In reality, imports have fallen extra drastically than GDP within the final 3 recessions (and actually, GDP didn’t fall within the 2001 recession). Within the 2007-09 recession, I famous that the collapse in imports advised a deep recession was seemingly (see prime proper graph in Determine 3 under).
Determine 3: GDP (tan), and imports of products ex-oil (blue), each in logs, normalized to 0 at NBER peak (purple dashed line). Normalization for 2022 assumes peak at 2022Q4. Supply: BEA, NBER, and writer’s calculations.
Curiously, the present scenario differs from previous; non-oil imports have been falling as GDP has risen, prior to now two quarters (taking 2022Q4 as peak).
One cause to not suppose imports predict a recession this time round is the anomalous habits of products consumption throughout the pandemic.

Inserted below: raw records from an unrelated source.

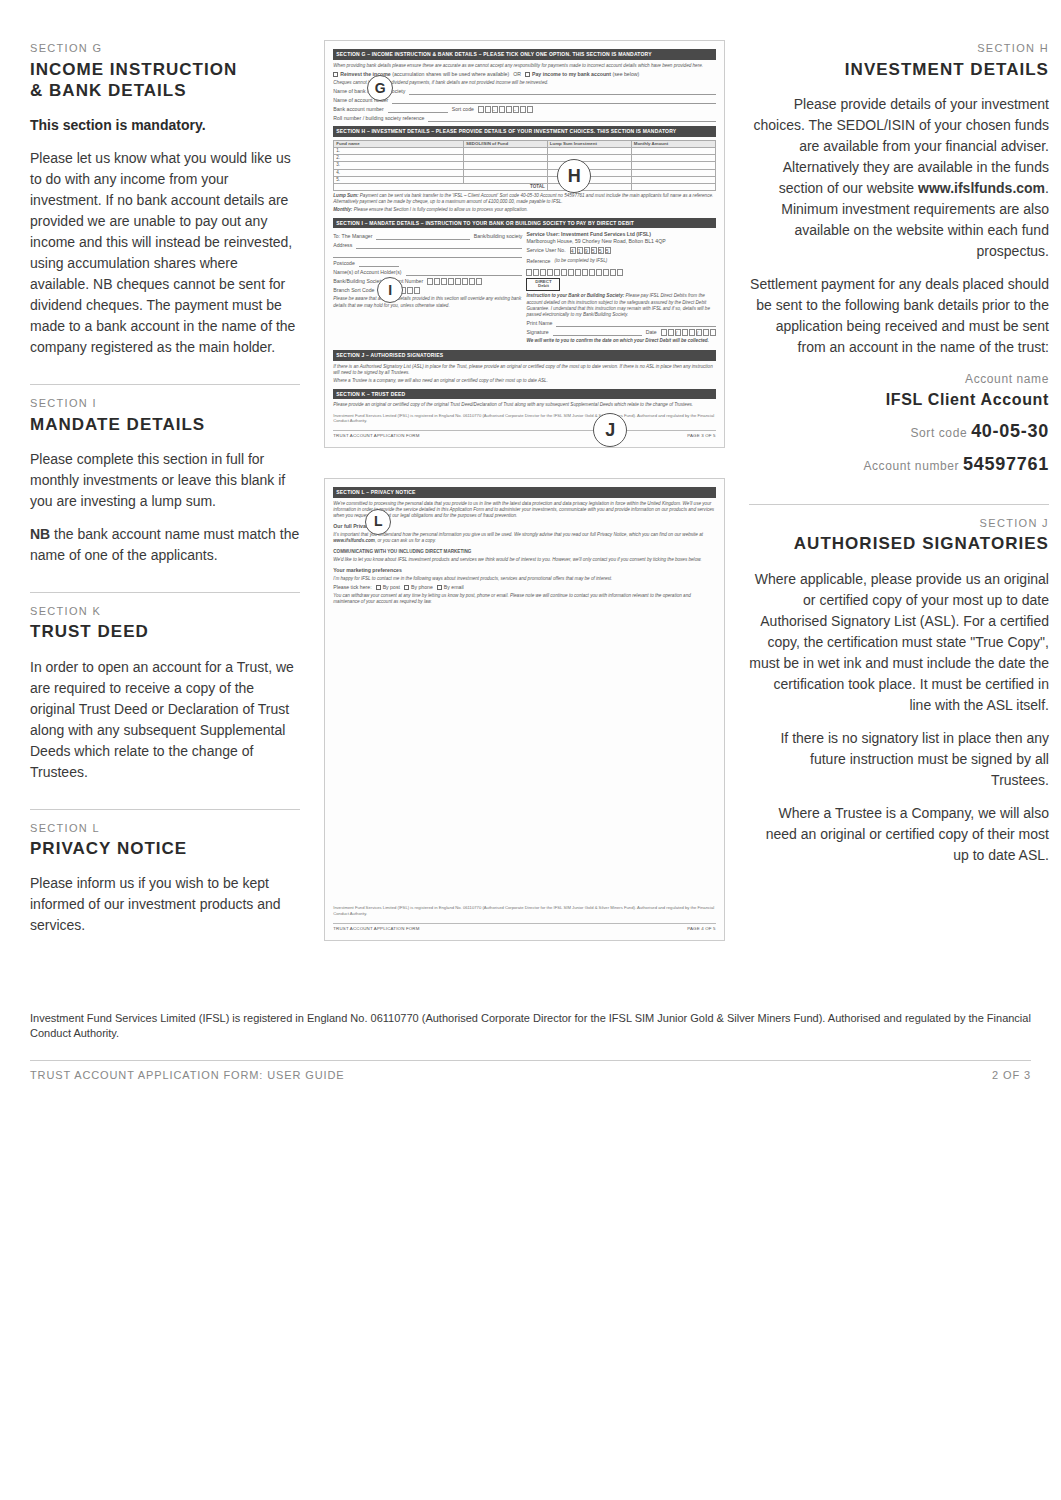Section G
Income Instruction
& Bank Details
This section is mandatory.
Please let us know what you would like us to do with any income from your investment. If no bank account details are provided we are unable to pay out any income and this will instead be reinvested, using accumulation shares where available. NB cheques cannot be sent for dividend cheques. The payment must be made to a bank account in the name of the company registered as the main holder.
Section I
Mandate Details
Please complete this section in full for monthly investments or leave this blank if you are investing a lump sum.
NB the bank account name must match the name of one of the applicants.
Section K
Trust Deed
In order to open an account for a Trust, we are required to receive a copy of the original Trust Deed or Declaration of Trust along with any subsequent Supplemental Deeds which relate to the change of Trustees.
Section L
Privacy Notice
Please inform us if you wish to be kept informed of our investment products and services.
Section G – Income Instruction & Bank Details – please tick only one option. This section is mandatory
When providing bank details please ensure these are accurate as we cannot accept any responsibility for payments made to incorrect account details which have been provided here.
Reinvest the income (accumulation shares will be used where available)
OR
Pay income to my bank account (see below)
Cheques cannot be sent for dividend payments, if bank details are not provided income will be reinvested.
Name of bank / building society
Name of account holder
Bank account number Sort code
- -
Roll number / building society reference
Section H – Investment Details – please provide details of your investment choices. This section is mandatory
| Fund name | SEDOL/ISIN of Fund | Lump Sum Investment | Monthly Amount |
| --- | --- | --- | --- |
| 1. | | | |
| 2. | | | |
| 3. | | | |
| 4. | | | |
| 5. | | | |
| TOTAL | | |
Lump Sum: Payment can be sent via bank transfer to the 'IFSL – Client Account' Sort code 40-05-30 Account no 54597761 and must include the main applicants full name as a reference. Alternatively payment can be made by cheque, up to a maximum amount of £100,000.00, made payable to IFSL.
Monthly: Please ensure that Section I is fully completed to allow us to process your application.
Section I – Mandate Details – Instruction to your Bank or Building Society to pay by Direct Debit
To: The Manager Bank/building society
Address
Postcode
Name(s) of Account Holder(s)
Bank/Building Society Account Number
Branch Sort Code
Please be aware that any bank details provided in this section will override any existing bank details that we may hold for you, unless otherwise stated.
Service User: Investment Fund Services Ltd (IFSL)
Marlborough House, 59 Chorley New Road, Bolton BL1 4QP
Service User No.
419555
Reference (to be completed by IFSL)
DIRECT
Debit
Instruction to your Bank or Building Society: Please pay IFSL Direct Debits from the account detailed on this instruction subject to the safeguards assured by the Direct Debit Guarantee. I understand that this instruction may remain with IFSL and if so, details will be passed electronically to my Bank/Building Society.
Print Name
Signature Date
/ /
We will write to you to confirm the date on which your Direct Debit will be collected.
Section J – Authorised Signatories
If there is an Authorised Signatory List (ASL) in place for the Trust, please provide an original or certified copy of the most up to date version. If there is no ASL in place then any instruction will need to be signed by all Trustees.
Where a Trustee is a company, we will also need an original or certified copy of their most up to date ASL.
Section K – Trust Deed
Please provide an original or certified copy of the original Trust Deed/Declaration of Trust along with any subsequent Supplemental Deeds which relate to the change of Trustees.
Investment Fund Services Limited (IFSL) is registered in England No. 06110770 (Authorised Corporate Director for the IFSL SIM Junior Gold & Silver Miners Fund). Authorised and regulated by the Financial Conduct Authority.
Trust Account Application Form Page 3 of 5
G
H
I
J
K
Section L – Privacy Notice
We're committed to processing the personal data that you provide to us in line with the latest data protection and data privacy legislation in force within the United Kingdom. We'll use your information in order to provide the service detailed in this Application Form and to administer your investments, communicate with you and provide information on our products and services when you request it, to meet our legal obligations and for the purposes of fraud prevention.
Our full Privacy Notice
It's important that you understand how the personal information you give us will be used. We strongly advise that you read our full Privacy Notice, which you can find on our website at www.ifslfunds.com, or you can ask us for a copy.
Communicating with you including direct marketing
We'd like to let you know about IFSL investment products and services we think would be of interest to you. However, we'll only contact you if you consent by ticking the boxes below.
Your marketing preferences
I'm happy for IFSL to contact me in the following ways about investment products, services and promotional offers that may be of interest.
Please tick here: By post By phone By email
You can withdraw your consent at any time by letting us know by post, phone or email. Please note we will continue to contact you with information relevant to the operation and maintenance of your account as required by law.
Investment Fund Services Limited (IFSL) is registered in England No. 06110770 (Authorised Corporate Director for the IFSL SIM Junior Gold & Silver Miners Fund). Authorised and regulated by the Financial Conduct Authority.
Trust Account Application Form Page 4 of 5
L
Section H
Investment Details
Please provide details of your investment choices. The SEDOL/ISIN of your chosen funds are available from your financial adviser. Alternatively they are available in the funds section of our website www.ifslfunds.com. Minimum investment requirements are also available on the website within each fund prospectus.
Settlement payment for any deals placed should be sent to the following bank details prior to the application being received and must be sent from an account in the name of the trust:
Account name
IFSL Client Account
Sort code 40-05-30
Account number 54597761
Section J
Authorised Signatories
Where applicable, please provide us an original or certified copy of your most up to date Authorised Signatory List (ASL). For a certified copy, the certification must state "True Copy", must be in wet ink and must include the date the certification took place. It must be certified in line with the ASL itself.
If there is no signatory list in place then any future instruction must be signed by all Trustees.
Where a Trustee is a Company, we will also need an original or certified copy of their most up to date ASL.
Investment Fund Services Limited (IFSL) is registered in England No. 06110770 (Authorised Corporate Director for the IFSL SIM Junior Gold & Silver Miners Fund). Authorised and regulated by the Financial Conduct Authority.
Trust Account Application Form: User Guide 2 of 3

Determine 3 exhibits the products consumption and imports consumption relative to ranges at 2020M02 (NBER outlined peak).
Determine 4: Items imports ex-oil (blue), and consumption of products (purple), each distinction from 2020M02, in billions Ch.2012$ SAAR. NBER outlined peak-to-trough recession dates shaded grey. Supply: BEA, NBER, and writer’s calculations.
Imports of products have been excessive as a result of consumption of products was excessive. The deceleration of the latter is then in step with the depressed (comparatively) stage of products imports.
So it is perhaps the case that decrease items imports are signalling a slowdown. Certainly, that’s no less than a part of the story (as will be seen in decrease mixture — items and providers — consumption, which peaked in 2022M10). However the different a part of the story is the normalization of consumption patterns, and a reallocation of spending towards providers and away from items.
That being mentioned, consensus remains to be for recession, in Q1 (IHS Markit/SP International) or 2023H2 (for others), whereas GS has taken the chance to 35%.